The majority cites no case to the contrary, relying instead on Illinois State Board of Elections v. Socialist Workers, 440 U.S. 173, 99 S.Ct. 983, 59 L.Ed.2d 230 (1979), a decision that did not involve a resign-to-run rule. There an anomaly in the state election code resulted in a new party or an independent candidate needing more signatures to get on the ballot for a Chicago city election than for a statewide election. The state was unable to show any compelling reason why this should be so, and it was held, insofar as the number of signatures required to get on the ballot in Chicago, that equal protection required the least drastic means to be used for access to the ballot and that the state could require no more signatures for a city election than a statewide election. But as Justice Black-mun says in his concurring opinion in Illinois State Board of Elections, the formula of “least drastic [or restrictive] means” is “a slippery slope” and not always helpful. Here, for example, it might be said giving the trooper who resigns a qualified right to return to the patrol is the least drastic approach. But more to the point, while the alternative of an unpaid leave of absence is plainly much less restrictive, it is also no means at all to the end to be achieved. If the public interest in preserving the integrity of the civil service system is sufficient to keep a federal employee from participating in any partisan political activity, it would seem the state’s interest in preserving the integrity of its highway patrol is sufficiently compelling to justify the less drastic resign-to-run rule. In this context, the test is more properly whether, in light of the rights affected, the resign-to-run rule is reasonably tailored to the state’s legitimate interest. Morial v. Judiciary Commission of the State of Louisiana, 565 F.2d 295, 302 (5th Cir.1977).

We must look, then, at the rule. The trooper who resigns may rejoin within 1 year if there is an opening. He loses seniority, which affects overtime assignments, vacation and transfer rights. If he does return to the patrol, he must be assigned to a new post and pay his own moving expenses. These are hard conditions, but they must be if the potential for rivalry with the sheriff’s office is to be meaningfully curtailed. Even so, the rule is not as onerous as the resign-to-run rule upheld in Louisiana where a judge who resigns to run for mayor has not even a qualified right to return to his judicial position. Morial, supra.
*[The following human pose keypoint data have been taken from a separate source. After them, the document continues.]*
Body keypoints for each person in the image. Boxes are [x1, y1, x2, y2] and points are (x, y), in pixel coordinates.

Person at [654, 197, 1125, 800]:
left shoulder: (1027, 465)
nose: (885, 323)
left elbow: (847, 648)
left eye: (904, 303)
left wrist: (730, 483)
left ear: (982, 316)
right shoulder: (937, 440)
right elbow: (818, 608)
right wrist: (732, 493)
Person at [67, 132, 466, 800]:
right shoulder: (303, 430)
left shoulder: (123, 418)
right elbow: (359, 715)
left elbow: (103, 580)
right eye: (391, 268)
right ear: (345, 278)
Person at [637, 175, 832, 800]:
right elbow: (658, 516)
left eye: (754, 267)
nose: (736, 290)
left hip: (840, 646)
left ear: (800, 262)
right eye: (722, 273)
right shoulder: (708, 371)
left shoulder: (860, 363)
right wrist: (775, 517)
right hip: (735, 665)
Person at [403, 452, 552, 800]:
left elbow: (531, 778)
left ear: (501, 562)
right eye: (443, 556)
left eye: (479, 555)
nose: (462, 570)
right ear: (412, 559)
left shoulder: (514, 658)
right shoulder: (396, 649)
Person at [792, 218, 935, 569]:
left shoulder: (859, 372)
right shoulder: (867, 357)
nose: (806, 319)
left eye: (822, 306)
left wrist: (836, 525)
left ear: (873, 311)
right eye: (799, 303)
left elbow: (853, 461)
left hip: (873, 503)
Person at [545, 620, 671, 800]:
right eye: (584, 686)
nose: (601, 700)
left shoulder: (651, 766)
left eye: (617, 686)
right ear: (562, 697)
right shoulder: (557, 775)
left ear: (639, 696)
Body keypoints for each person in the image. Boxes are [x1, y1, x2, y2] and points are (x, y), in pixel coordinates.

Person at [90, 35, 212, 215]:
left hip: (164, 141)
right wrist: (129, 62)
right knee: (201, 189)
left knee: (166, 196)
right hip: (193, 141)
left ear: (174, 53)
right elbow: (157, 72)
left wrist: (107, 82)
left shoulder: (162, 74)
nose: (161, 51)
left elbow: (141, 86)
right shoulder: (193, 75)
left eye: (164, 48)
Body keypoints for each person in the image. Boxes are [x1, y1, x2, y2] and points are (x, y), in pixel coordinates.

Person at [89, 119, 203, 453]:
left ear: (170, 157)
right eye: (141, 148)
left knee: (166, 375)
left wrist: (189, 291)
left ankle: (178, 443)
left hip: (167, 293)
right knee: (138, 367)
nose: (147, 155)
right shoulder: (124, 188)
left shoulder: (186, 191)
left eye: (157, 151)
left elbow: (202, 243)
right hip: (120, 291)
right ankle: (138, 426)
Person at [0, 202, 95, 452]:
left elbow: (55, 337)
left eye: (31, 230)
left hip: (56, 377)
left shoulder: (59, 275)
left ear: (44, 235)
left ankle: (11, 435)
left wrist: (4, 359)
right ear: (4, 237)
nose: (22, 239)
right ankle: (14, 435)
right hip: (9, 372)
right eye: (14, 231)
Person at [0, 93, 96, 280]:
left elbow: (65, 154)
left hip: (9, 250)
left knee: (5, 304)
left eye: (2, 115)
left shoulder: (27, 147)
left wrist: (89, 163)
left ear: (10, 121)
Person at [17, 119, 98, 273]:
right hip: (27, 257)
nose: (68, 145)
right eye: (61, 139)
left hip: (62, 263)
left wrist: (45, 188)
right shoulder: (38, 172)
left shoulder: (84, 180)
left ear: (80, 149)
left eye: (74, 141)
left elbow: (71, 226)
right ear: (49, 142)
*387While it may be unnecessarily harsh to require a trooper to pay his own moving expenses to a new post, this item does not rise to the stature of a constitutional infirmity. This seems to me one of the details to be resolved at the bargaining table, and it is of some significance that, in its last round of contract bargaining, the officers’ association did not attempt to change the resign-to-run rule in any respect.

The only issue before us is the validity of the resign-to-run rule as it applies to troopers running for the office of local sheriff. The patrol chief’s policy order, however, indicates he might apply the resign-to-run rule to other full-time elective offices or for the state legislature. I would have trouble with the rule if so applied, for the underlying considerations would then be different. See Mancuso v. Taft, 476 F.2d 187 (1st Cir. 1973). But here I do not consider application of the rule unconstitutional and would affirm the lower court.